[[ GIVEN ENTRIES open ]]

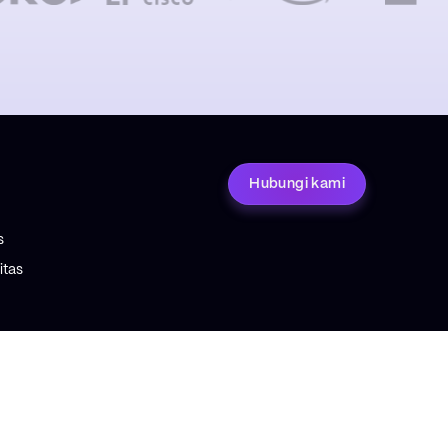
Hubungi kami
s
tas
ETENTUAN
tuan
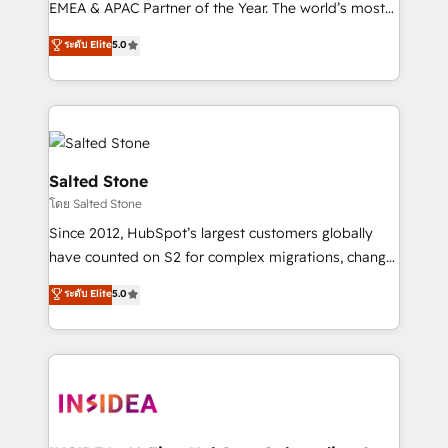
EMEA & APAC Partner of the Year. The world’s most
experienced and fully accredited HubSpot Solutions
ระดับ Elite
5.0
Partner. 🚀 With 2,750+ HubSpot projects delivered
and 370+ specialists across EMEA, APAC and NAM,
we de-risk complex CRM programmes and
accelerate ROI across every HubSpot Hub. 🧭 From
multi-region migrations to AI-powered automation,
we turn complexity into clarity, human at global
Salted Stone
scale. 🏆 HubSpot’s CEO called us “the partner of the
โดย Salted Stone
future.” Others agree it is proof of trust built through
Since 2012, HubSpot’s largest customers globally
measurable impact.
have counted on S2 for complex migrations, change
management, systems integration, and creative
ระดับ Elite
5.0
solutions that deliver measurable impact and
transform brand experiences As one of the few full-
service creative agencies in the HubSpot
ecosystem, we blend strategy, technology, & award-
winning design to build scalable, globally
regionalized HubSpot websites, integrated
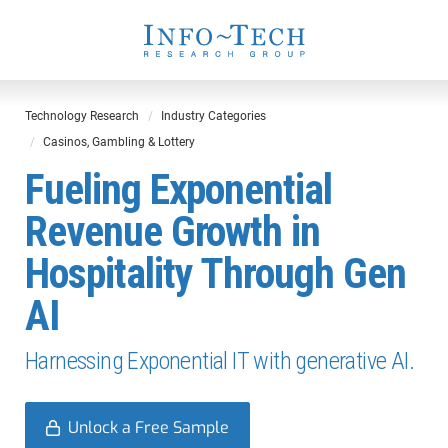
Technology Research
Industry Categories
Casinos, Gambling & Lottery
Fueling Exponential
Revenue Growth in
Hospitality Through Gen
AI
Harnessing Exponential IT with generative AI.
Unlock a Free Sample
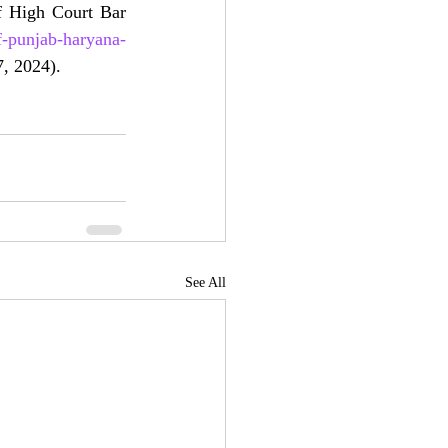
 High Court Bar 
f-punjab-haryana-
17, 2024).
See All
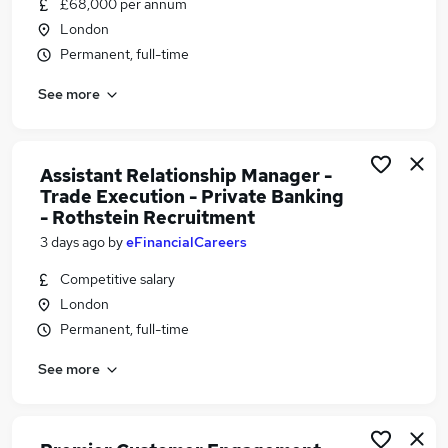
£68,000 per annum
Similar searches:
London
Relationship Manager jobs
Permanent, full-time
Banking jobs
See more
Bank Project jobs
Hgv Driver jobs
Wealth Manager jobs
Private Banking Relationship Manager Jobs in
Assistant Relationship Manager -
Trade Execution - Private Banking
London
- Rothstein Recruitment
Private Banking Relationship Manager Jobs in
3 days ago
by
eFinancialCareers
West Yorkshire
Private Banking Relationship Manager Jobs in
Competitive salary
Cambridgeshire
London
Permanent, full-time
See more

[[ GIVEN ENTRIES closed ]]
[[ GIVEN ENTRIES open ]]

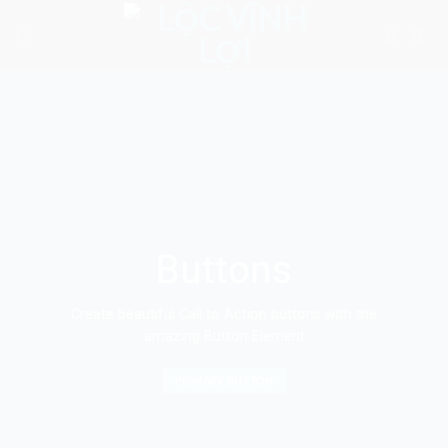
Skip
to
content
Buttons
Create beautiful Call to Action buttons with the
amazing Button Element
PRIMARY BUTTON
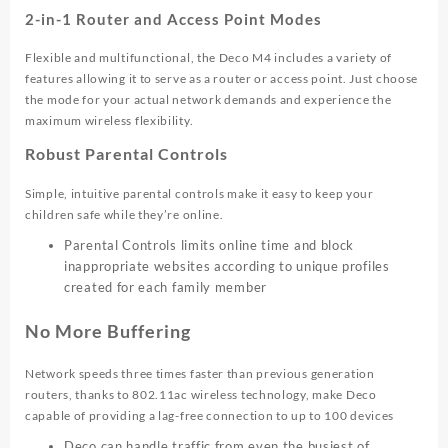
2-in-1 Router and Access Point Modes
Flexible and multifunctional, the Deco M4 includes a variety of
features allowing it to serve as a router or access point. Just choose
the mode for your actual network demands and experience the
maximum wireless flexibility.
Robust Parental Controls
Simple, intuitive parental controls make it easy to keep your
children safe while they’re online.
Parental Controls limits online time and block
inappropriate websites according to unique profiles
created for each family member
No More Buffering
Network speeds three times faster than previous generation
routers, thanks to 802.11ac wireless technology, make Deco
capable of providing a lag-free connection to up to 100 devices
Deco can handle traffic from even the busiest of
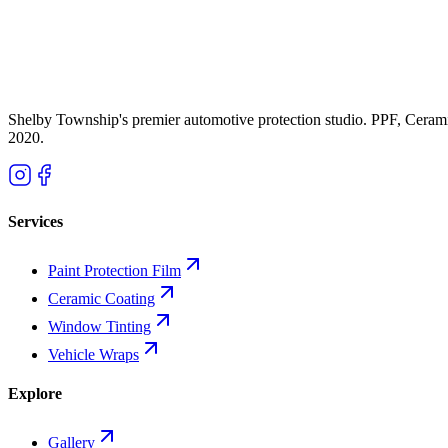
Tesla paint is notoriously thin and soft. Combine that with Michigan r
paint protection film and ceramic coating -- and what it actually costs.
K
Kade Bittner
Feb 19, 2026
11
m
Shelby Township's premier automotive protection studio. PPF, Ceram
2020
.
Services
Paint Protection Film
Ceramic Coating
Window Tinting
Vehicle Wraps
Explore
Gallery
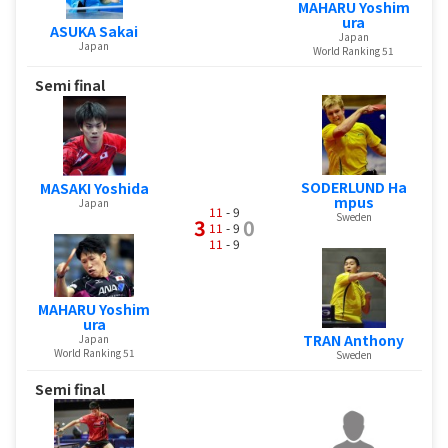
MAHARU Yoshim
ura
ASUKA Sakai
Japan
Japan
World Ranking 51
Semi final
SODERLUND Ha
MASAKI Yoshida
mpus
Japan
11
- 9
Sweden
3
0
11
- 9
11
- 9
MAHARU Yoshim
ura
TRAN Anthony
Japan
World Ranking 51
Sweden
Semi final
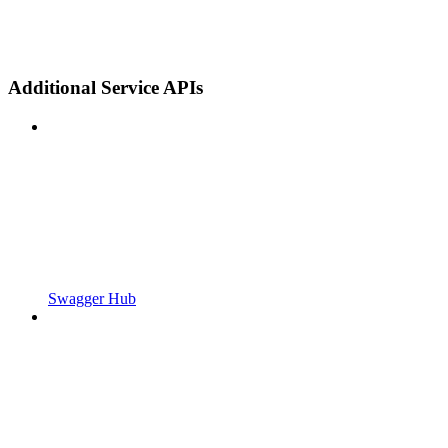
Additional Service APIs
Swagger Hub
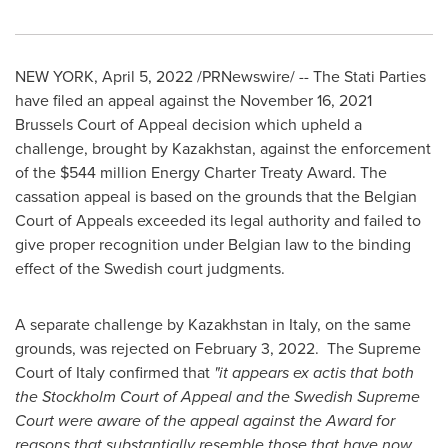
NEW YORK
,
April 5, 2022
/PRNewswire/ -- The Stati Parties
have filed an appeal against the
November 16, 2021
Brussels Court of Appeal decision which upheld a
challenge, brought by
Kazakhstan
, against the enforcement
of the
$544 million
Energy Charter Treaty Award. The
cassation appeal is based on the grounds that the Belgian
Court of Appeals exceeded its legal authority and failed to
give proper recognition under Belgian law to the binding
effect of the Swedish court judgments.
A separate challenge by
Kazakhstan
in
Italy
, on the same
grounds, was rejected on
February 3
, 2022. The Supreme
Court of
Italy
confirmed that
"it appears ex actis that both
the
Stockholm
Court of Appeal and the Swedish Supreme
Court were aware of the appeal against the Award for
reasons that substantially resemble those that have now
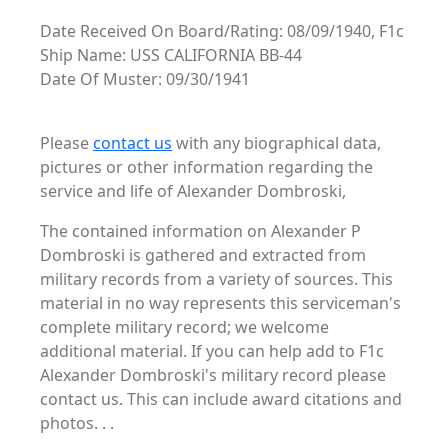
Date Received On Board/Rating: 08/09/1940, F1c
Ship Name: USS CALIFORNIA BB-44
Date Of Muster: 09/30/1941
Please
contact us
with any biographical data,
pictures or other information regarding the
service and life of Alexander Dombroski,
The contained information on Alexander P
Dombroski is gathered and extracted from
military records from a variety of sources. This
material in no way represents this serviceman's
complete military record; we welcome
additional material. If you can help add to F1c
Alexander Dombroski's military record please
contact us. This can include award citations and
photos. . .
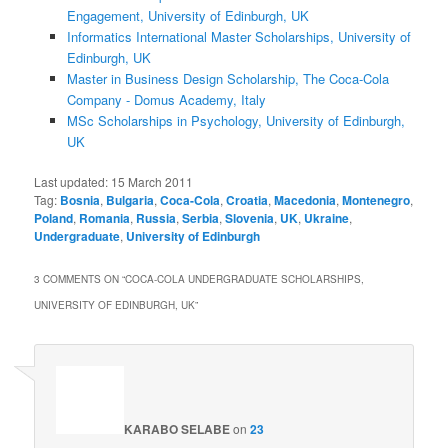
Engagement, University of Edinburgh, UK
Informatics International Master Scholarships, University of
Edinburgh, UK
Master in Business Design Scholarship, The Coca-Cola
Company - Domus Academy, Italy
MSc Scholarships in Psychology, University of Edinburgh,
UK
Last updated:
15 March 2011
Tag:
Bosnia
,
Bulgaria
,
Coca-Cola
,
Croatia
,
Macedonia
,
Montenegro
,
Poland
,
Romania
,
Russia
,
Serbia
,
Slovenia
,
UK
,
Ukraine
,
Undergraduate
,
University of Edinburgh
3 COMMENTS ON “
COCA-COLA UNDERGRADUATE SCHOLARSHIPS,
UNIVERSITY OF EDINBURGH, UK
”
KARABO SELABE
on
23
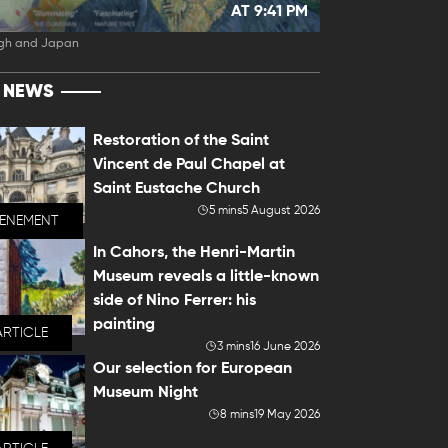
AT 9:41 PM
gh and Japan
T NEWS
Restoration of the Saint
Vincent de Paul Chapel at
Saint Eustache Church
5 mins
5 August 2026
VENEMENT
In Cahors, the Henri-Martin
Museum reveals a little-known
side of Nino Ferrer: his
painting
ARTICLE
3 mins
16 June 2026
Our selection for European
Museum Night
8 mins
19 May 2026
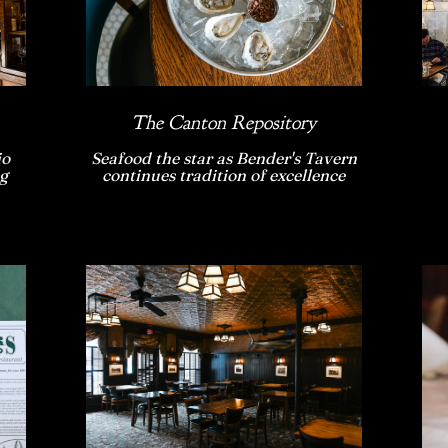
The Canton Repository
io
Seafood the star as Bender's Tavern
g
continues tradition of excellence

[[ GIVEN ENTRIES closed ]]
[[ GIVEN ENTRIES open ]]

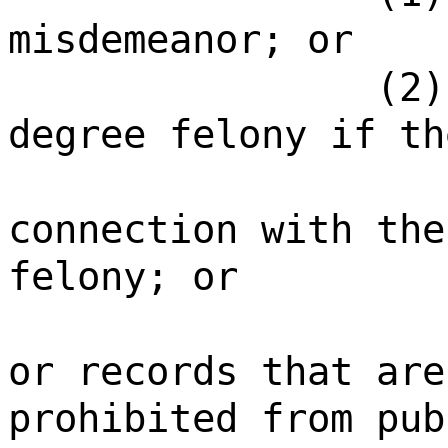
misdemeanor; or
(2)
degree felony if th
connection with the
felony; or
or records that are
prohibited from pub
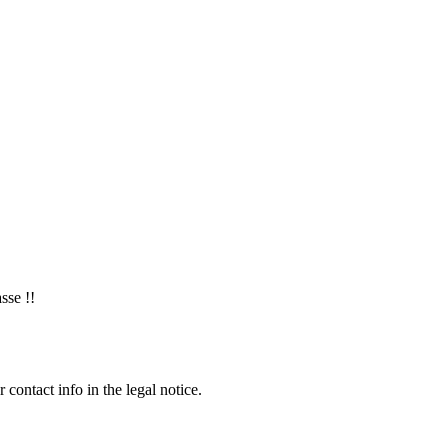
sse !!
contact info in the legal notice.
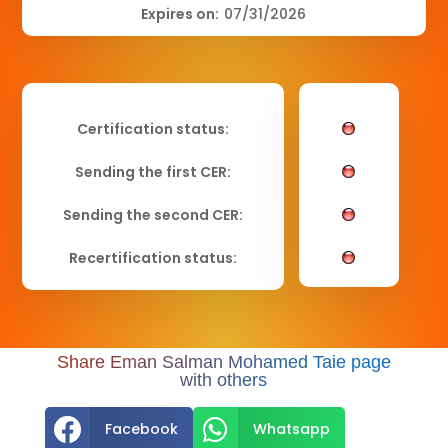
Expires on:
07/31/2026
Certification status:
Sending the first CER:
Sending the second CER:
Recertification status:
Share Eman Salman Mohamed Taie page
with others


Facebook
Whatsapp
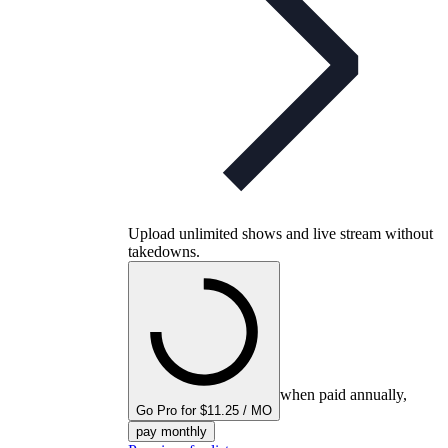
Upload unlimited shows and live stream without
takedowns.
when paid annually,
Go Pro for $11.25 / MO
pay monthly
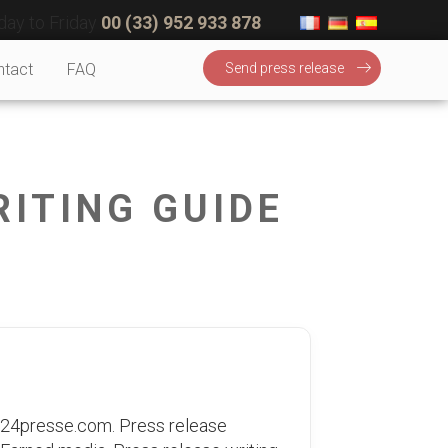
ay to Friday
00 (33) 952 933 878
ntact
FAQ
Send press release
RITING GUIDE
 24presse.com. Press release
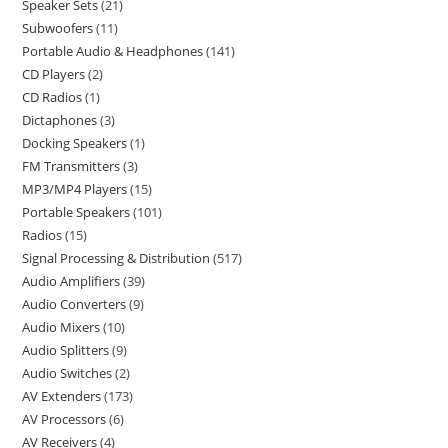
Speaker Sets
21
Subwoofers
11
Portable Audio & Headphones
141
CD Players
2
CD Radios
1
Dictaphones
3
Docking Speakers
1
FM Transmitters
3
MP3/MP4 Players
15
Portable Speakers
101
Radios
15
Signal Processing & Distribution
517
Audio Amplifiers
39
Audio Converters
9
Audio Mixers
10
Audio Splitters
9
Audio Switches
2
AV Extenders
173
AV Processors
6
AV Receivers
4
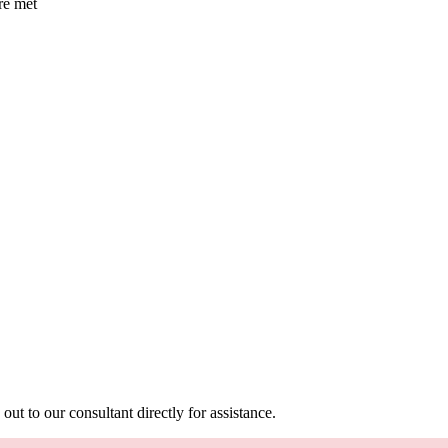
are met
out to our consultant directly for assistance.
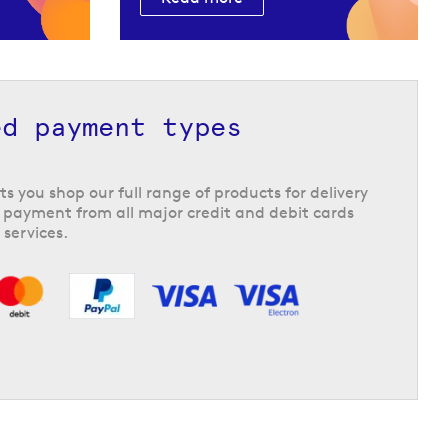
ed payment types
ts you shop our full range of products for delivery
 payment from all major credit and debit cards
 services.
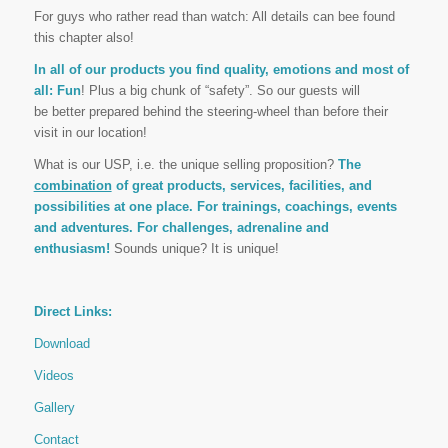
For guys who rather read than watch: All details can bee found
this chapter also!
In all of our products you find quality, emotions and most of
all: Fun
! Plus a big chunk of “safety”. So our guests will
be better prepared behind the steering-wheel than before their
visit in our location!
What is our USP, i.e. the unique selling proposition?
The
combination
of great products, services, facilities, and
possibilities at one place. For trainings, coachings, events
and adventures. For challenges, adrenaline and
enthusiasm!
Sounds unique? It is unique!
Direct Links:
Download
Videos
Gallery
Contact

[[ GIVEN ENTRIES closed ]]

● **DESCRIPTION OF THE TASK**
Only lines that include "Exponential" belong in the answer; copy all of them from the listing.

● **RESPONSE TO THIS TASK**
Fueling Exponential
Harnessing Exponential IT with generative AI.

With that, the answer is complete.